Calculating sugar to add to Fruit

All ice creams contain sugar.  Some recipes call for honey, corn syrup, sweetened condensed milk, brown sugar, or other sweeteners.  We use white granulated sugar in most of our recipes.  Honey can add a nice taste to some recipes.  A small amount of corn syrup can help lower freezing temperature without making the ice cream taste too sweet, but adding lots of corn syrup makes the ice cream taste like corn syrup and makes it taste cheap and fake.  

The sugar in ice cream is not primarily to make it sweet, but to lower the freezing temperature of the ice cream so that it doesn’t taste rock hard like an ice cube.  The sugar content of the ice cream should be 25%.  The amount of sugar in the base mix recipe makes the base mix 25% sugar.  When adding fruit or fruit juice, the fruit may already contain anywhere from about 4% to 30% sugar, depending on the kind of fruit and how ripe it is.  The recipes list the approximate amount of sugar to add to the fruit to bring its sugar content to 25%.  However, some strawberries, lemons, blackberries, peaches, etc. are sweeter than others. 

As an Amazon Associate I earn from qualifying purchases. If you want to measure the sugar content precisely, we use a Portable Refractometer.  (If you buy one, be sure you get the one for measuring sugar content, with a range of 0% to 32%, as there are other refractometers from the same company that look identical but are used to measure salinity, beer, honey, urine, etc.)

Mash the fruit, then put a drop of juice from the mashed fruit onto the refractometer.  It will tell you what percent sugar is already in the fruit.  Weigh the total amount of fruit you will be adding.  Then there is a formula to use to calculate how much additional sugar to add to the fruit.  

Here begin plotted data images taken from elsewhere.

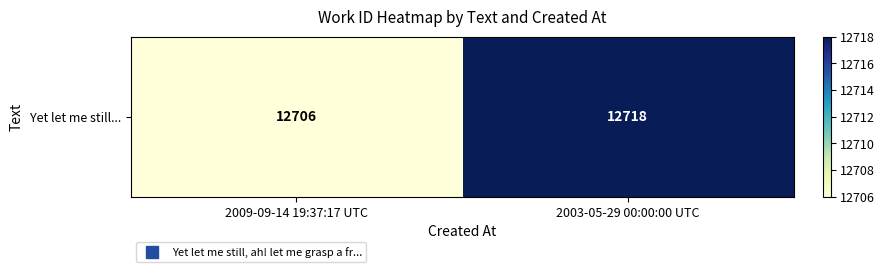

Reading right to left, extract all data points from this chart.

2003-05-29 00:00:00 UTC=12718	2009-09-14 19:37:17 UTC=12706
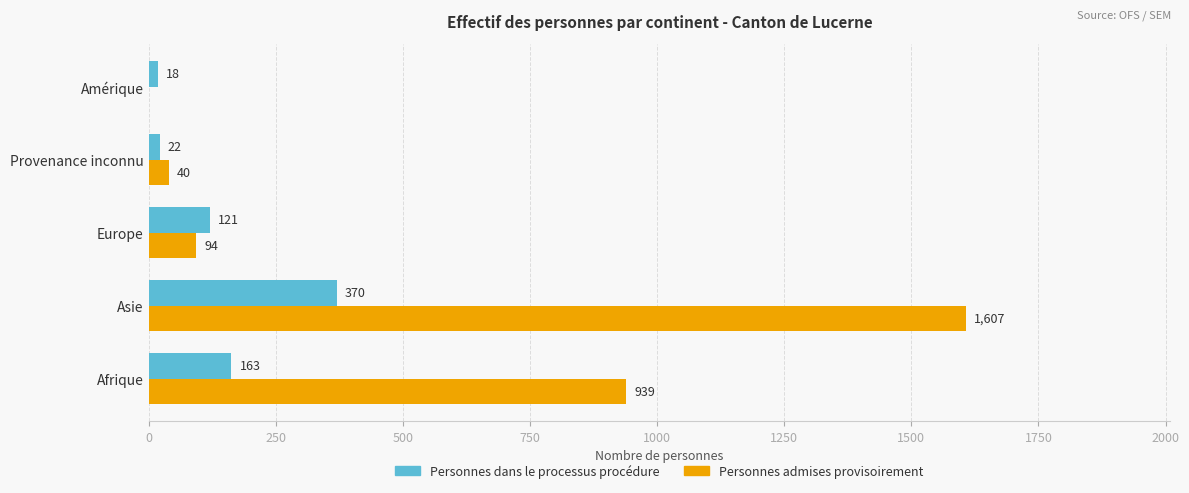

What is the sum of the Personnes dans le processus procédure values at Asie and Provenance inconnu?

392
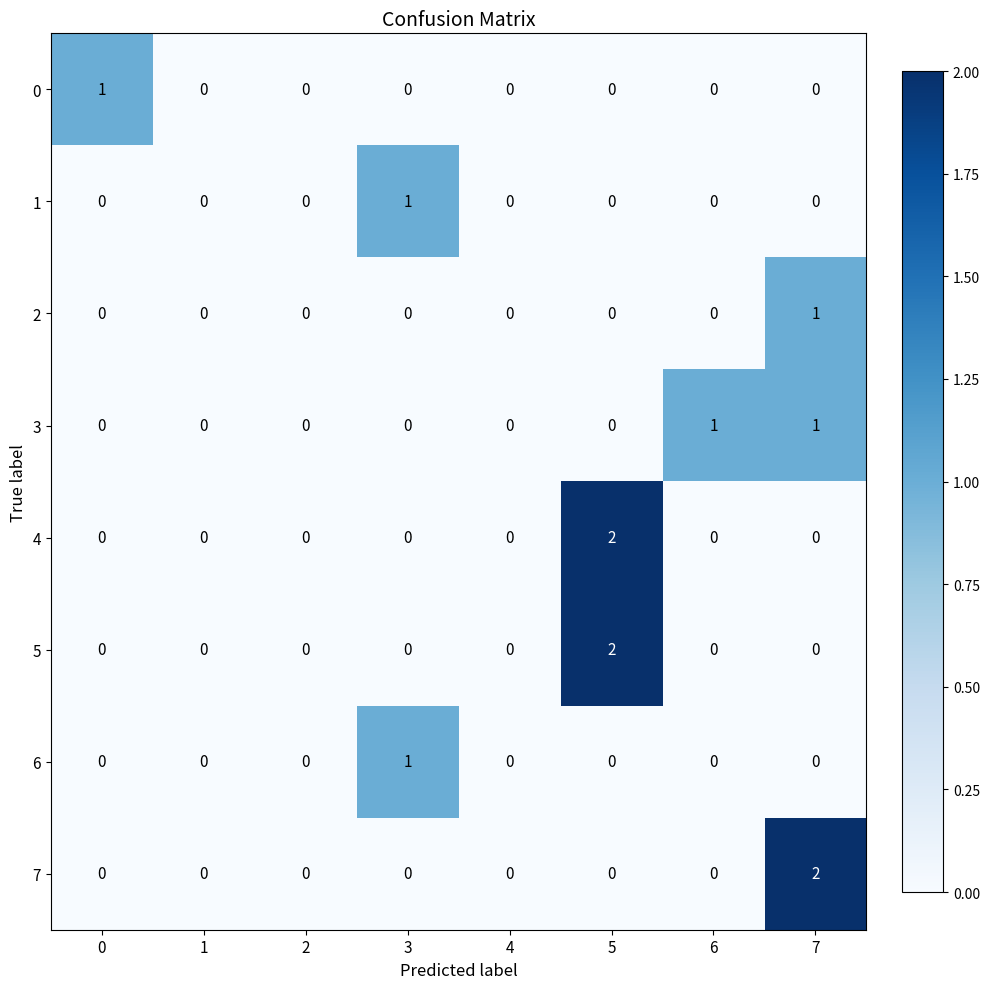

What is the spread (max minus min) of values at 5?

2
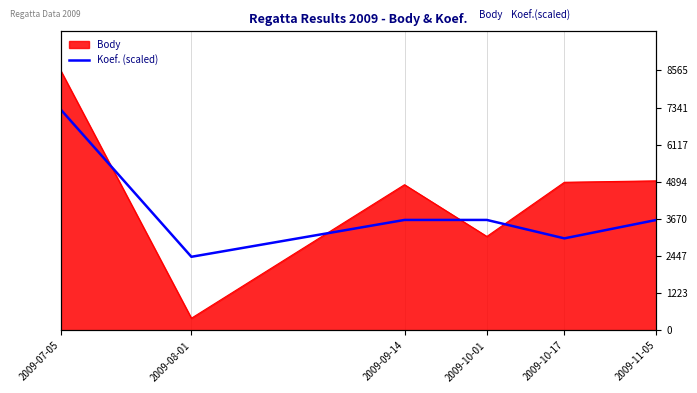

How many lines are shown in the chart?

1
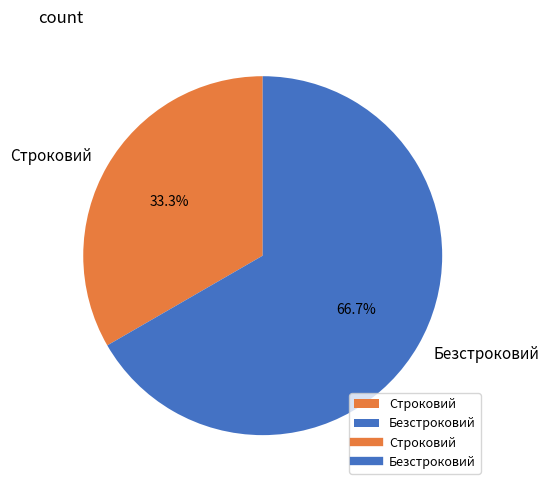

What is the largest slice in the pie chart?

Безстроковий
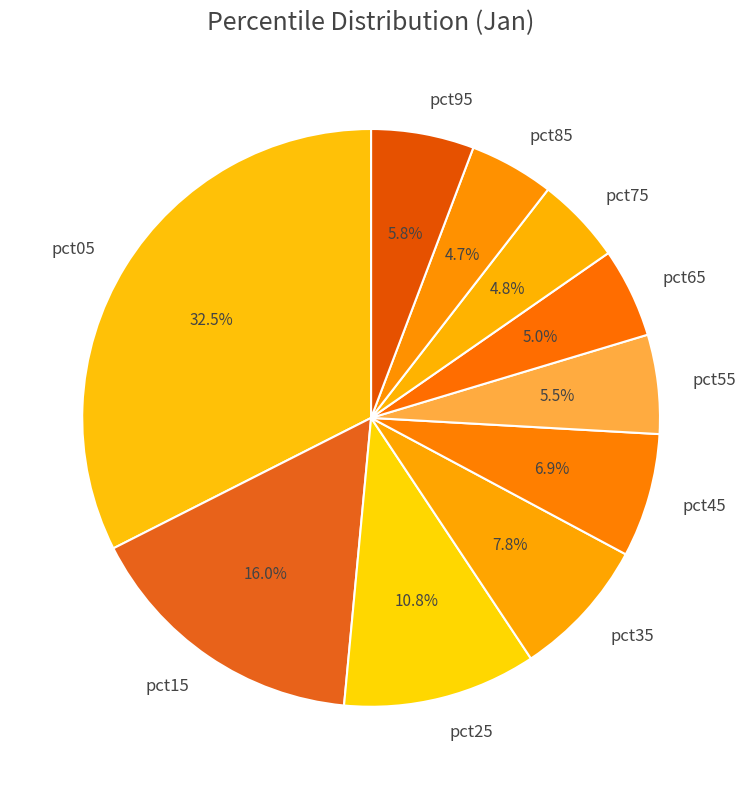

What percentage do pct15 and pct25 together represent?

26.9%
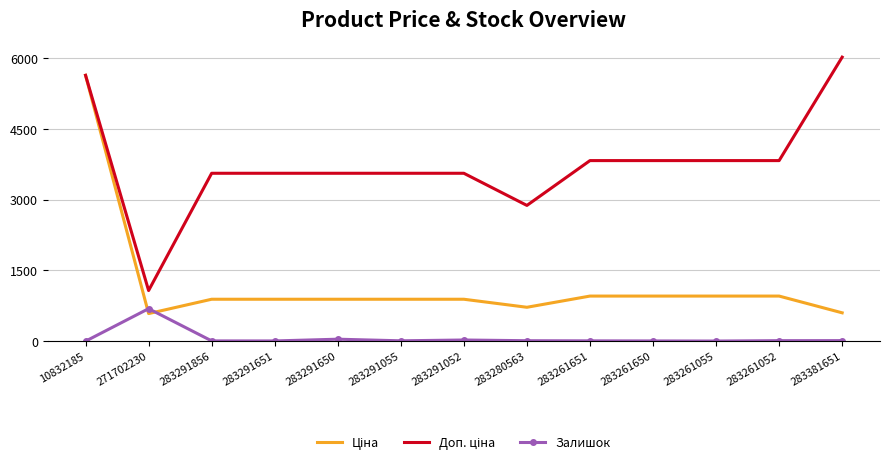

At which label does Залишок reach its peak?

271702230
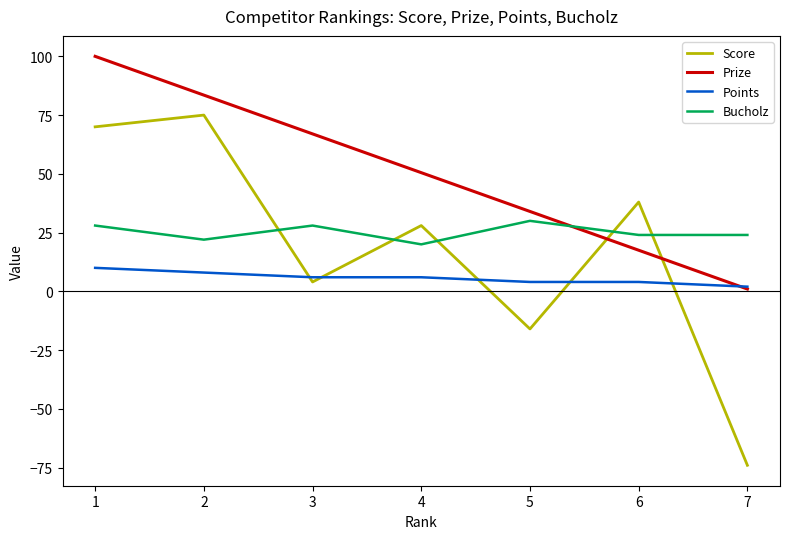

Reading left to right, transcribe all the data shown in this chart.

Score: 70.0	75.0	4.0	28.0	-16.0	38.0	-74.0
Prize: 100.0	83.5	67.0	50.5	34.0	17.5	1.0
Points: 10.0	8.0	6.0	6.0	4.0	4.0	2.0
Bucholz: 28.0	22.0	28.0	20.0	30.0	24.0	24.0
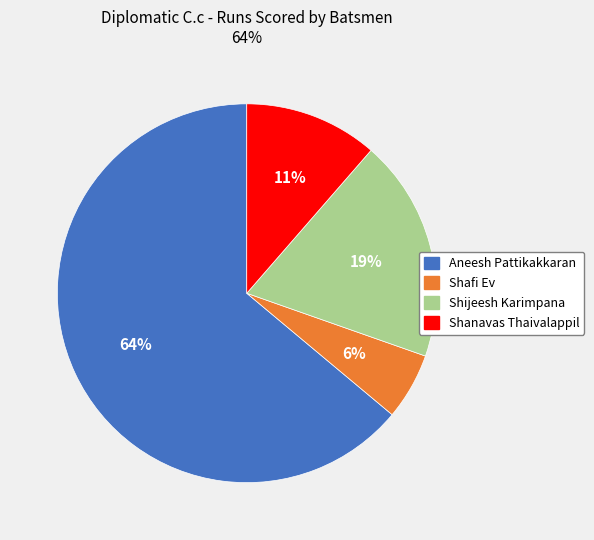

To the nearest percent, what is the difference between the Shijeesh Karimpana and Shanavas Thaivalappil slice percentages?

8%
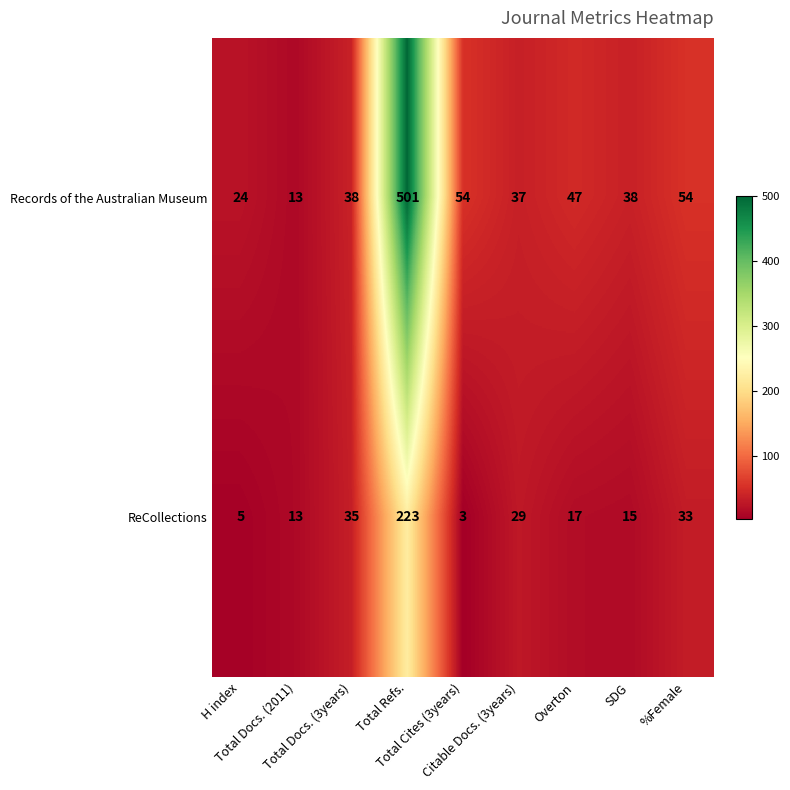

Which series has the largest total across all categories?

Records of the Australian Museum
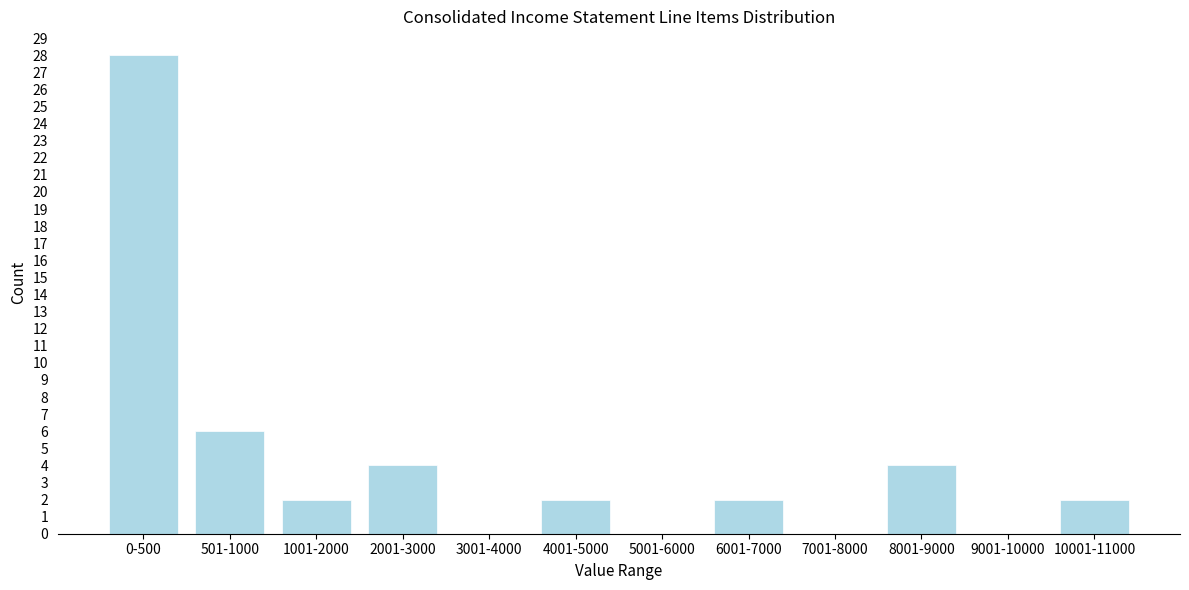

Reading left to right, transcribe all the data shown in this chart.

0-500=28	501-1000=6	1001-2000=2	2001-3000=4	3001-4000=0	4001-5000=2	5001-6000=0	6001-7000=2	7001-8000=0	8001-9000=4	9001-10000=0	10001-11000=2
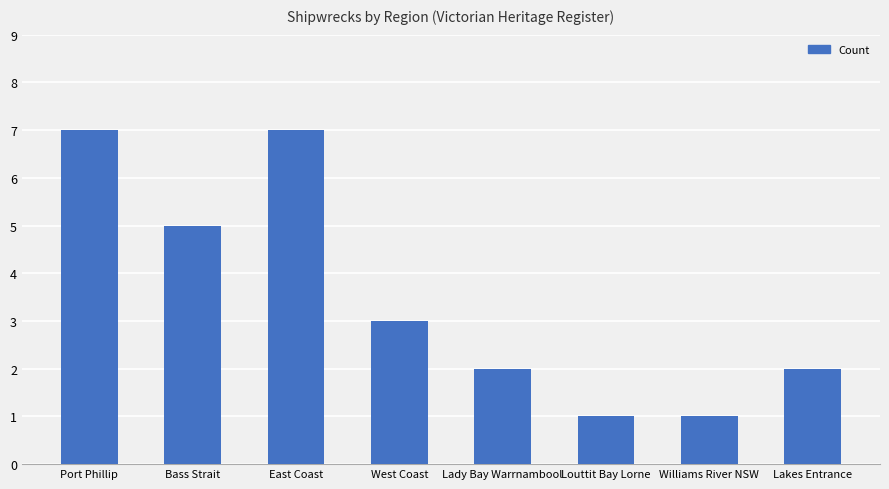

What is the sum of all values?

28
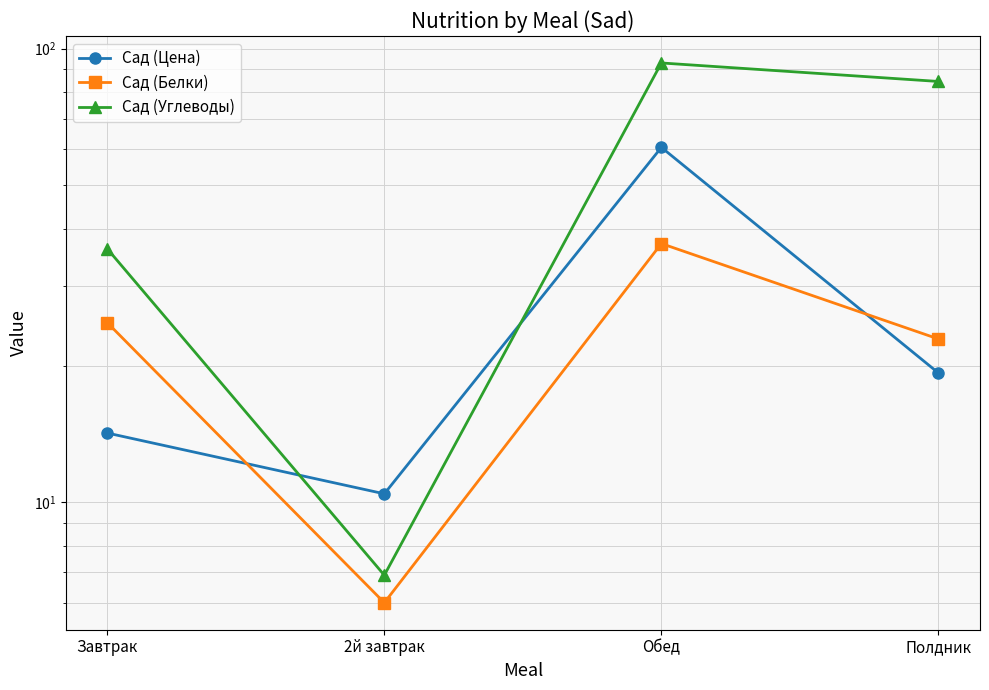

True or false: Сад (Углеводы) and Сад (Белки) intersect in this chart.

False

Here is an example of how the calculation works, using numbers from the Fresh Strawberry recipe.  The recipe calls for 293 grams of fresh strawberries.  When the strawberries were mashed up a drop of the strawberry juice was placed on the refractometer, which measured the sugar content of the strawberries as 18%.  We put these numbers into the diagram below.  So, the measured % of sugar in the fruit is 18%.  The difference between 25% (the desired level of sugar in the fruit) and 18% (the measured amount of sugar naturally in the strawberries as measured by the refractometer) is 7%.  The difference between 100% sugar in sugar and 25% (the desired level of sugar in the fruit) is 75%.  So we write that the ratio of 18% over 75% is equal to the ratio of X grams of sugar to add to the fruit over the 293 total grams of fruit.  To solve for the “X grams of sugar to add to the fruit”, we cross multiply.  18% times 293 grams of fruit divided by 75% = X grams of sugar to add to the fruit, which comes out to 70 grams.  This is the amount shown in the Fresh Strawberry ice cream recipe.  If this particular batch of strawberries had been less ripe, with a sugar content of say 14%, or very sweet and ripe with a sugar content of say 24%, then this formula would tell us how much more or less sugar to add to the fruit.

While all of our recipes list the amount of sugar to add, the refractometer can be very helpful if you are making up a new recipe and don’t know how much sugar to add for the fruit. For example, if you decided to make papaya ice cream, or dragon fruit, kiwi, sour sop, avocado, or any other fruit where you didn’t know what its natural sugar content is.